Nothing underlines the difference more than to leave the city of the velvet revolution, where the theatres became fora for assembly, debate, planning and information exchange, travel to the city of 3 opera houses and 7 symphony orchestras, including the pre-eminent orchestra in the world today, and then check what is going on at home only to find the dispiriting news that the Australia Council for the Arts staff are to go on strike for the first time over extreme workloads, wage reductions and poor morale.
They just don't get it. The obvious is staring them in the face. If the Sydney Opera House doesn't define as clearly as possible what artistic investment can achieve beyond the immediate, then call me a politician. Strangely, at the recent Utzon memorial, it was left to Premier Natham Rees, in his broad twanging accent, not the empty headed federal minister of the yartz, to touch on what artistic expenditure can do for spirit, soul, individual and national good.
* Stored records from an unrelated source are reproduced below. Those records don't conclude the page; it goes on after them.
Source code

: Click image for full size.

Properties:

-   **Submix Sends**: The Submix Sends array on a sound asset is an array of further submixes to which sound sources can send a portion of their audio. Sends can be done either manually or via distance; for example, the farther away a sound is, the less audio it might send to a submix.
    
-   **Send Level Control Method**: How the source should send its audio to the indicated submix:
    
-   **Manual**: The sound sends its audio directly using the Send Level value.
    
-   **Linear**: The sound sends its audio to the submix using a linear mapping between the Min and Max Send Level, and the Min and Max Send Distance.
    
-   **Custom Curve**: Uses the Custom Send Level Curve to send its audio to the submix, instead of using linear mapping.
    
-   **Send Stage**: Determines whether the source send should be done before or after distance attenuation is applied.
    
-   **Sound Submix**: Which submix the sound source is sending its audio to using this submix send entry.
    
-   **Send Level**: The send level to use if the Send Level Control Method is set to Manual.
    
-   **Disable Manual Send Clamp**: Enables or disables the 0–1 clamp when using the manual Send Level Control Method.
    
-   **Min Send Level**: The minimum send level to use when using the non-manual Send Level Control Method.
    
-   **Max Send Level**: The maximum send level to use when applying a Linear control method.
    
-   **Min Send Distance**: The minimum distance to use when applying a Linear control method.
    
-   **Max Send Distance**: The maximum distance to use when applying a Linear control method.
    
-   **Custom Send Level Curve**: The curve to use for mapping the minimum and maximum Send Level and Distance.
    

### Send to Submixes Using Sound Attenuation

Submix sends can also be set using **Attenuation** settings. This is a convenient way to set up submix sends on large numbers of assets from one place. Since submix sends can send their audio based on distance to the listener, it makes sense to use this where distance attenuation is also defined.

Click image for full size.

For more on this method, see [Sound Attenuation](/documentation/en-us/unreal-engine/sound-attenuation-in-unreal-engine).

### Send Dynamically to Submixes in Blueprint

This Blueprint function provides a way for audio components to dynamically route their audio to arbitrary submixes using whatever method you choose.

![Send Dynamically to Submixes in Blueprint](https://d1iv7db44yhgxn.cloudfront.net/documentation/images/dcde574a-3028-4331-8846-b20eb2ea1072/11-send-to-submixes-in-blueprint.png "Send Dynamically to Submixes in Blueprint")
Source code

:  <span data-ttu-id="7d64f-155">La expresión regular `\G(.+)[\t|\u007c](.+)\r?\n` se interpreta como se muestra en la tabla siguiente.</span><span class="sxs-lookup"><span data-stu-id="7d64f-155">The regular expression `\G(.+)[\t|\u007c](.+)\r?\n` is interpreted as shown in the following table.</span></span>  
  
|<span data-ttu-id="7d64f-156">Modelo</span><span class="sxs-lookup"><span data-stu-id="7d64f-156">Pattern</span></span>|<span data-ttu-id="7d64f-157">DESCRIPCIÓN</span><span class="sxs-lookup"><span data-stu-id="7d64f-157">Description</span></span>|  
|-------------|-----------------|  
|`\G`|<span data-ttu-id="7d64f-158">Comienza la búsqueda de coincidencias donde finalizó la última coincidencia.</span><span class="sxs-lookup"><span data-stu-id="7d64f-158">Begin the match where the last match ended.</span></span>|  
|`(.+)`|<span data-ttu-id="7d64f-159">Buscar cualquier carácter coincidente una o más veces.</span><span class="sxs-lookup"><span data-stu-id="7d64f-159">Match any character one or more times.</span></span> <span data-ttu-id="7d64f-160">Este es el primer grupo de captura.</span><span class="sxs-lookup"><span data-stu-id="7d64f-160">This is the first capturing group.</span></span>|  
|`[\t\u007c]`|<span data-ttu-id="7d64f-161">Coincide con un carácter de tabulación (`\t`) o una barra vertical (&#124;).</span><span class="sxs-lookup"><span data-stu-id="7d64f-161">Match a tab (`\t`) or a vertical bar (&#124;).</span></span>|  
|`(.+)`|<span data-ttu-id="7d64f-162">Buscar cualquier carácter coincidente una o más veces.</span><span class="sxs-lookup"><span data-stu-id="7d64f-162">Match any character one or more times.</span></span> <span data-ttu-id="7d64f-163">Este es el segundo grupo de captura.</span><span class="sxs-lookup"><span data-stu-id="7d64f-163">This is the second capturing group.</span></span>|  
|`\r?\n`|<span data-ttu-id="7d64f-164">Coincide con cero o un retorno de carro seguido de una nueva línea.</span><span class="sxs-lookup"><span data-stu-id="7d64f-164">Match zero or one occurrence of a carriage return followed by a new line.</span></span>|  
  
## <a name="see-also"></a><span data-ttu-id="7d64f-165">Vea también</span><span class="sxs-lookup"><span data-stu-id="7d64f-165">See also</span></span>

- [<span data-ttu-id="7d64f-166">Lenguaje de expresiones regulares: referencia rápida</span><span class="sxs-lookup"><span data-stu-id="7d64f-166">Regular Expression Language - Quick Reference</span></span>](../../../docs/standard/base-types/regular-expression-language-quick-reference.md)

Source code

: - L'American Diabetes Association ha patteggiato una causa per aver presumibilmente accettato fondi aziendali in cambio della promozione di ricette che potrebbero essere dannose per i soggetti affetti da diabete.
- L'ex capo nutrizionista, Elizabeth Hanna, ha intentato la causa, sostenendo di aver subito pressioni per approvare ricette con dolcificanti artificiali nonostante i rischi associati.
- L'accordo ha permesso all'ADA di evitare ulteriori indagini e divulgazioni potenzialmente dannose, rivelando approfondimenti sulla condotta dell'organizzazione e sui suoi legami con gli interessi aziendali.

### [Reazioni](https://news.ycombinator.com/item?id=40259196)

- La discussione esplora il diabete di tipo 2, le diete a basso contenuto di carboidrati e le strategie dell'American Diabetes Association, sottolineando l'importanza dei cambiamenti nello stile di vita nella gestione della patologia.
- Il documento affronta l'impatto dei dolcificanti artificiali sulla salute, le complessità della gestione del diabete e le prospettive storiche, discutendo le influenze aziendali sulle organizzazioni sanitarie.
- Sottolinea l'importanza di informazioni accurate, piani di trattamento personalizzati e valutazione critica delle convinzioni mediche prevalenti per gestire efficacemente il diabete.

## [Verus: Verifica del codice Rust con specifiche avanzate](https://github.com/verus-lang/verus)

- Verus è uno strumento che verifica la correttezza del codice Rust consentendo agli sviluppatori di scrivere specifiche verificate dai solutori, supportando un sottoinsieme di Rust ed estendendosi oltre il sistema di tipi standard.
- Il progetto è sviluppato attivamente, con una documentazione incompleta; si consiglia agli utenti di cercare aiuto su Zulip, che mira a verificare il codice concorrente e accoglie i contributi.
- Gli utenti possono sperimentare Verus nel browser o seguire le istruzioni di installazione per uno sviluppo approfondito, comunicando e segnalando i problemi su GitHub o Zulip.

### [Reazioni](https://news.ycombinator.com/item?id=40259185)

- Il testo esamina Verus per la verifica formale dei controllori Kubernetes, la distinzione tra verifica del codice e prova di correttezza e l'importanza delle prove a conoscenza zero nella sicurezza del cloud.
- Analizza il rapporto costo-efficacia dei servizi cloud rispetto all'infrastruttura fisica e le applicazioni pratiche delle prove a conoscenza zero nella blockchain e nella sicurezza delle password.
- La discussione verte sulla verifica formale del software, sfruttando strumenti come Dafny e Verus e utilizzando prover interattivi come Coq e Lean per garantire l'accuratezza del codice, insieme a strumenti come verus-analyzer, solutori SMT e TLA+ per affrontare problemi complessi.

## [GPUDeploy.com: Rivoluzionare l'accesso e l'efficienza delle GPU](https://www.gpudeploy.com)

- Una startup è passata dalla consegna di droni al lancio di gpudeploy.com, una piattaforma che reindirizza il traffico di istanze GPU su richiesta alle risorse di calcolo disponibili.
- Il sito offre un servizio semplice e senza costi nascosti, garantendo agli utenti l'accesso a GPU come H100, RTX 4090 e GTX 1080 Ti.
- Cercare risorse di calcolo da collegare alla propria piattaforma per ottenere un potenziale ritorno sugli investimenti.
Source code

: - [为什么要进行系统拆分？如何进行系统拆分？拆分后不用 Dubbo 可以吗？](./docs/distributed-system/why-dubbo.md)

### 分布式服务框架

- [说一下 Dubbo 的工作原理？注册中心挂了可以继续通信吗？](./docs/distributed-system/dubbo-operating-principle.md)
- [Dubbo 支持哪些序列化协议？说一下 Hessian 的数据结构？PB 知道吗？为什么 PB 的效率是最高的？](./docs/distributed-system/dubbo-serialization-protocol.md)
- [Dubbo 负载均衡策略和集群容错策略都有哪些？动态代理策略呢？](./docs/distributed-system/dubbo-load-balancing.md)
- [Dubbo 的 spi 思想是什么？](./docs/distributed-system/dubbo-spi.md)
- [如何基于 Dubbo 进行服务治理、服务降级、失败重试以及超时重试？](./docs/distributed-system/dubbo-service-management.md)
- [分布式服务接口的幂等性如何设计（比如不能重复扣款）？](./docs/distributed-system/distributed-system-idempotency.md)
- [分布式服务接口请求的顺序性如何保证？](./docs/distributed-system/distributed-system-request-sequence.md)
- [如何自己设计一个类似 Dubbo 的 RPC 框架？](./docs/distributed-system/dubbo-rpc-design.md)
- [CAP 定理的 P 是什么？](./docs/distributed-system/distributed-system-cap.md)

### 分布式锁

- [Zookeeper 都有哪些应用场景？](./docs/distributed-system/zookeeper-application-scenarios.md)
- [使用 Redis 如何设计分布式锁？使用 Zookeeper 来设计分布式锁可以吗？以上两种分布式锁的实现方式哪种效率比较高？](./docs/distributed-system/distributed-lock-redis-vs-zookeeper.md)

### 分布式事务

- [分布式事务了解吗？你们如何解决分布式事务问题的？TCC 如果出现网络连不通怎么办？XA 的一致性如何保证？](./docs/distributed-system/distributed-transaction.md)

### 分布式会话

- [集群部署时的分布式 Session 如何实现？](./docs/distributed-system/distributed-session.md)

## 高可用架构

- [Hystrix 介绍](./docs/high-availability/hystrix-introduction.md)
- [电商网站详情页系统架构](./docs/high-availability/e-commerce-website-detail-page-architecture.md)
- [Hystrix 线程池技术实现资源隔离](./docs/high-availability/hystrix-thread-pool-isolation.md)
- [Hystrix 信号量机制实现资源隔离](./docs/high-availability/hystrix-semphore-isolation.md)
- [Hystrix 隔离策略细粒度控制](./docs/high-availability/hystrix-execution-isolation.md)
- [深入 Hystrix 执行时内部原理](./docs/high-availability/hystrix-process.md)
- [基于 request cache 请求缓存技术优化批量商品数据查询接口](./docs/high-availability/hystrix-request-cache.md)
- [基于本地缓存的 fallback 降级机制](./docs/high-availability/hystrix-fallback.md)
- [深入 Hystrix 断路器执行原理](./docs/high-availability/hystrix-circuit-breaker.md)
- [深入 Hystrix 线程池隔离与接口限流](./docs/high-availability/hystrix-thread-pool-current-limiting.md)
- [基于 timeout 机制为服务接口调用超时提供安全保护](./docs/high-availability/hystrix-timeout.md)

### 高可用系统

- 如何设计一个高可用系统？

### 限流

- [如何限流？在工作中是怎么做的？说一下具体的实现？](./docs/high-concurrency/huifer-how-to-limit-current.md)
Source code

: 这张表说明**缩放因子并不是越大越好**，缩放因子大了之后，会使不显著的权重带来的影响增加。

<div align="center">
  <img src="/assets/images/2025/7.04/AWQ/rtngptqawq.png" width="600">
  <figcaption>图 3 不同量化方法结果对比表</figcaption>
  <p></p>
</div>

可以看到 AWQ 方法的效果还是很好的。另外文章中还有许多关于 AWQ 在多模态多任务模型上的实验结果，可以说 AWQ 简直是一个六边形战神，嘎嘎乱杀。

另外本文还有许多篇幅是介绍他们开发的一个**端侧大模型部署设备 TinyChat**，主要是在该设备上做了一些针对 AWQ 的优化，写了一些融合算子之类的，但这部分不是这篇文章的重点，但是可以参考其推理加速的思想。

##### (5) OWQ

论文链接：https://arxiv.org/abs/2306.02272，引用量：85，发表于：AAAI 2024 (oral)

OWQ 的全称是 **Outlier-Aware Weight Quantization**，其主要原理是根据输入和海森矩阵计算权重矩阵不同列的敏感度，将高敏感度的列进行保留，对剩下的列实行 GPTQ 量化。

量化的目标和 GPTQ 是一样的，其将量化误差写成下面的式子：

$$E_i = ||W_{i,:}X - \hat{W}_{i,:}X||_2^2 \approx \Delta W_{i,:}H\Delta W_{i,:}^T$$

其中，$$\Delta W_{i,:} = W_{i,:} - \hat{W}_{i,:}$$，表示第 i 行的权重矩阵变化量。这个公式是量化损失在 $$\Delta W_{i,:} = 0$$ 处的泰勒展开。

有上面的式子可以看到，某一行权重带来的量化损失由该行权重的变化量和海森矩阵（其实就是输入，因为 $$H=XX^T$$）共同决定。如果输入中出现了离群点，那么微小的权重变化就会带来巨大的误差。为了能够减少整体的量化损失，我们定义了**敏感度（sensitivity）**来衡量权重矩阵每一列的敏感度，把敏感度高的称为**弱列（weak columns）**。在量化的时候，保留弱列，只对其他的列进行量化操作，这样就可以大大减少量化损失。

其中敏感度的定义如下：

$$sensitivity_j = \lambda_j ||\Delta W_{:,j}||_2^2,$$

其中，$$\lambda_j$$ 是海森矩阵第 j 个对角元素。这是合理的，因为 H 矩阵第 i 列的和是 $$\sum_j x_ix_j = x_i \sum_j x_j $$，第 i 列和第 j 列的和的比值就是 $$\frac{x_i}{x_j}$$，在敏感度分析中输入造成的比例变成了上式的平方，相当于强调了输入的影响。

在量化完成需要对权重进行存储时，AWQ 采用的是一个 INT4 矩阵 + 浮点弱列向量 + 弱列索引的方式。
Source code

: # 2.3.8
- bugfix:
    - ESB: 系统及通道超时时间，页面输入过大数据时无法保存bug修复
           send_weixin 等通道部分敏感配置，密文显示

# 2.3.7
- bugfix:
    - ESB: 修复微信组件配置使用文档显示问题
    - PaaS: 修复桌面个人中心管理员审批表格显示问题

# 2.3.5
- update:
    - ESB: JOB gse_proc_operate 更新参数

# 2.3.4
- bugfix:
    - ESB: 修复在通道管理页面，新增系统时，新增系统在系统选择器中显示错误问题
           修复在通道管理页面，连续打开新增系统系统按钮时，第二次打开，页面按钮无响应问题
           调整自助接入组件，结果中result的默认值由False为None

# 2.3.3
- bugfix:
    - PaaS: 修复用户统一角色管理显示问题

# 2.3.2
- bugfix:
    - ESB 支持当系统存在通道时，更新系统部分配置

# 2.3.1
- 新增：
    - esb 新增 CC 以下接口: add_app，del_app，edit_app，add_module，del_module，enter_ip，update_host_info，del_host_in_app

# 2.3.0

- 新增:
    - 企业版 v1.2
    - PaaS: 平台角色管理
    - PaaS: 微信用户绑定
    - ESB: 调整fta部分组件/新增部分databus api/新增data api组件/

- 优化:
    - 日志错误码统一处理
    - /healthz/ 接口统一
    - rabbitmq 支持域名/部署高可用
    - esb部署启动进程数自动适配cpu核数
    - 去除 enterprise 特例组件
Here, William Osborne looks at the different attitudes to arts funding between Europe and the United States, a situatiion even more extreme in Australia where benefaction is occassional at best.
"1. Europeans use public funding to provide alternatives to the marketplace for cultural expression.
2. European politicians avoid attacking the arts for populist and opportunistic political gains.
3. European arts funding is generally decentralized and administered mostly on the state and municipals levels.
4. Europeans use their cultural legacies to establish and assert their place in the world, often through extensive cultural diplomacy.
5. Europeans combine arts education with the living presence of the performing arts within their communities.
6. Even though Europeans often celebrate the lighter classics, they still stress classical musical for its inherent strengths.
7. Europeans view the city itself as the greatest and most complete expression of the human mind and spirit."
Meanwhile, tonight
2 comments:
I like how you have caught Unter den Linden in the glass.
Envying your wanderings!
Ah M, thank you; you live. i've been wondering, even worrying. Nice to know you're back.